In June 1815, Capt. James Riley and the crew of the U.S. merchant ship Commerce set sail for Gibraltar near the Portuguese coast. Fate intervened, and two months later, the brig foundered at Cape Bojador on the western beaches of North Africa, where Riley and his men were captured by nomadic Sahrawi Arabs. Naturally suspicious of all Christian whites, the natives forced the sailors into slavery and dragged them along on a two-month, 800-mile journey across the hostile Sahara Desert.
The ravages the captives suffered are wholly unimaginable: pressed into hard labor by their new masters and clad only in tattered rags, they endured sweltering Torrid Zone heat; battled for survival in a desolate land of sand and scorpions; and had to accept meager rations that often consisted of goat meat and camel urine. Most of the 12 sailors lived to return to freedom, including Riley, who wrote an account of the harrowing adventure in 1817. Noted naval author and biographer Dean King has drawn upon Riley's book and other documents to craft this unsentimental retelling of harsh desert life led under barbaric conditions. He successfully illustrates the mental toughness Riley and his men had to summon in order to stay alive throughout their ordeal, which was ended when an honorable Arab tribal leader brought the exhausted and nearly broken men to the provincial trading post of Swearah, where local British official William Willshire paid the ransom for their freedom.

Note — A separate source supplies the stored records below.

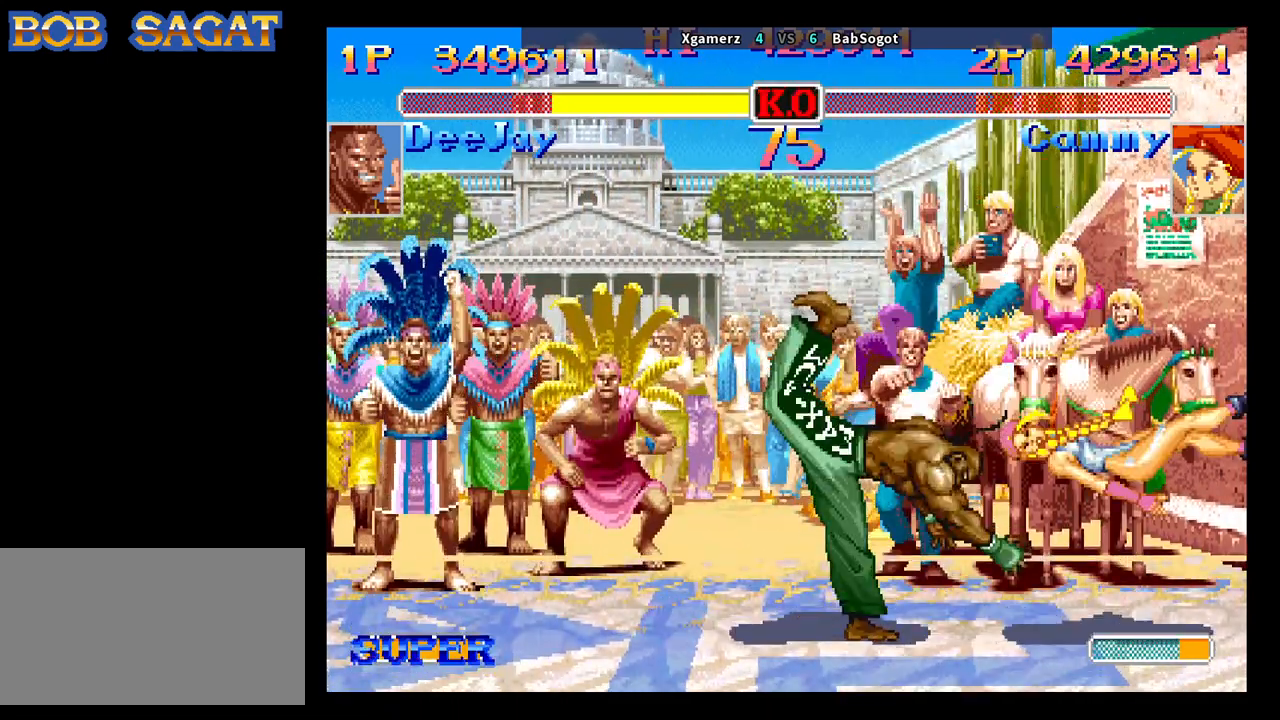
{"buttons": [], "left_stick": "center", "events": [[50, "left_stick", "center"]]}
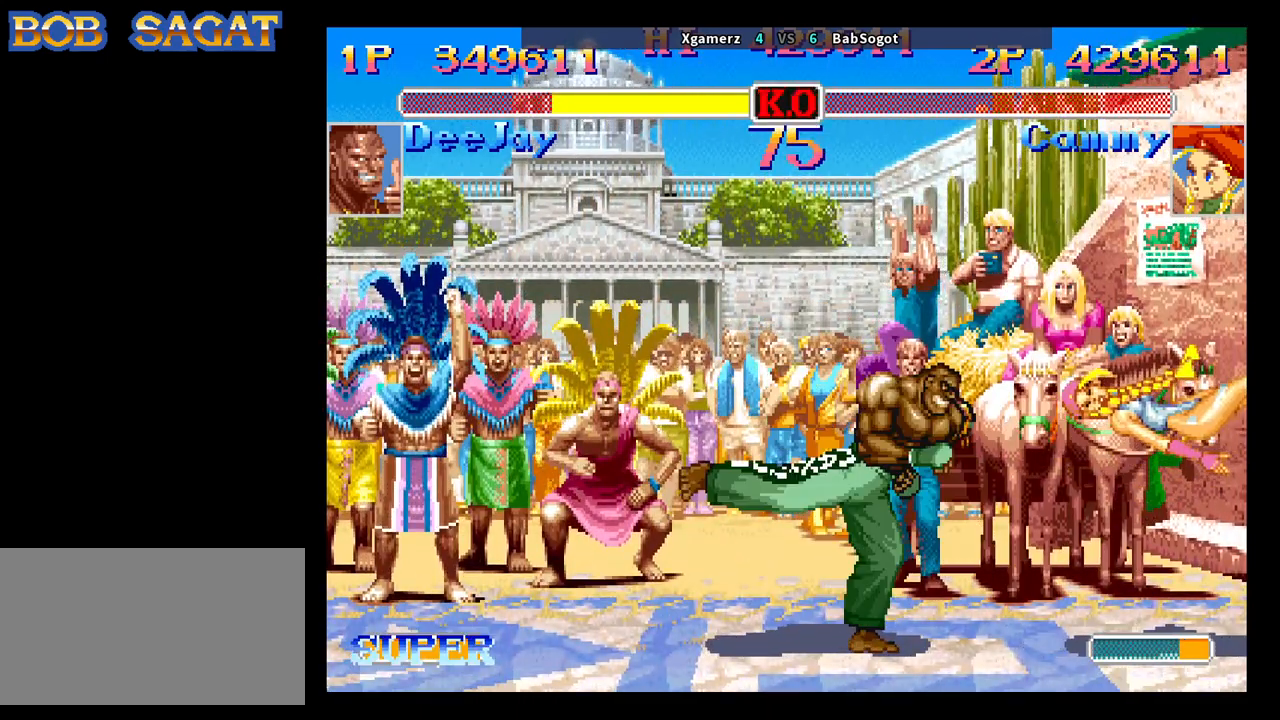
{"buttons": [], "left_stick": "center", "events": []}
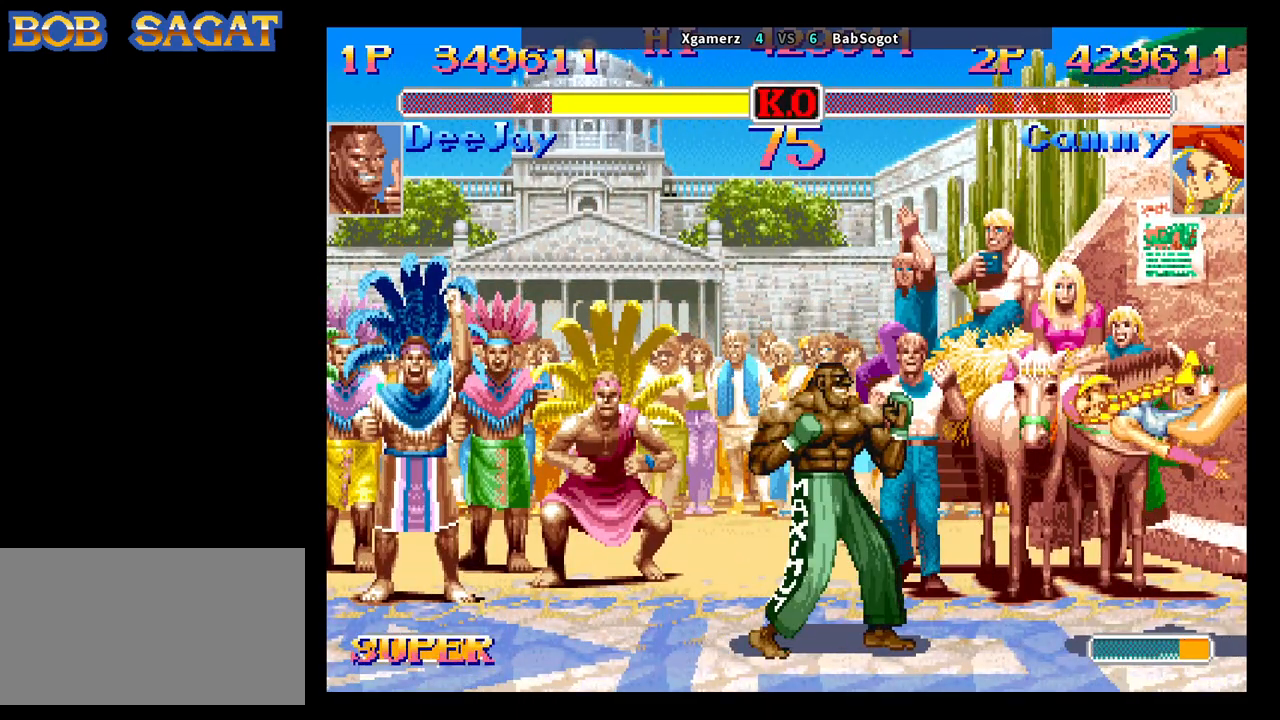
{"buttons": [], "left_stick": "center", "events": []}
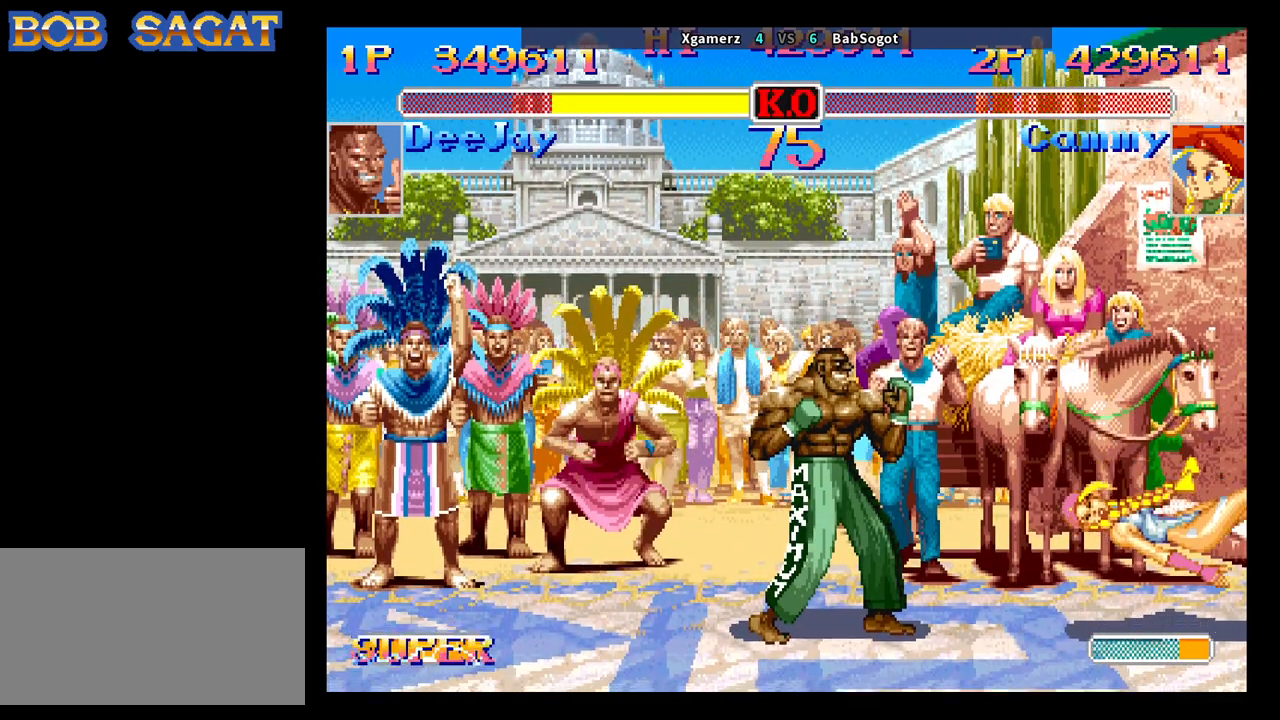
{"buttons": ["CROSS", "SQUARE", "TRIANGLE", "R1"], "left_stick": "center", "events": [[117, "CROSS", "down"], [133, "SQUARE", "down"], [167, "R1", "down"], [167, "TRIANGLE", "down"]]}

King's prose is mostly of the "just-the-facts, ma'am" variety, but its straight-ahead pulse never wavers in recounting the seemingly endless horrors of the protagonists' journey and in depicting the alien (and quite fearful) trappings of nomadic Saharan life. In an age where seagoing film adventures such as Master and Commander hold sway, and King's inspiring, true-life chronicle should invite the interest of many history-minded readers.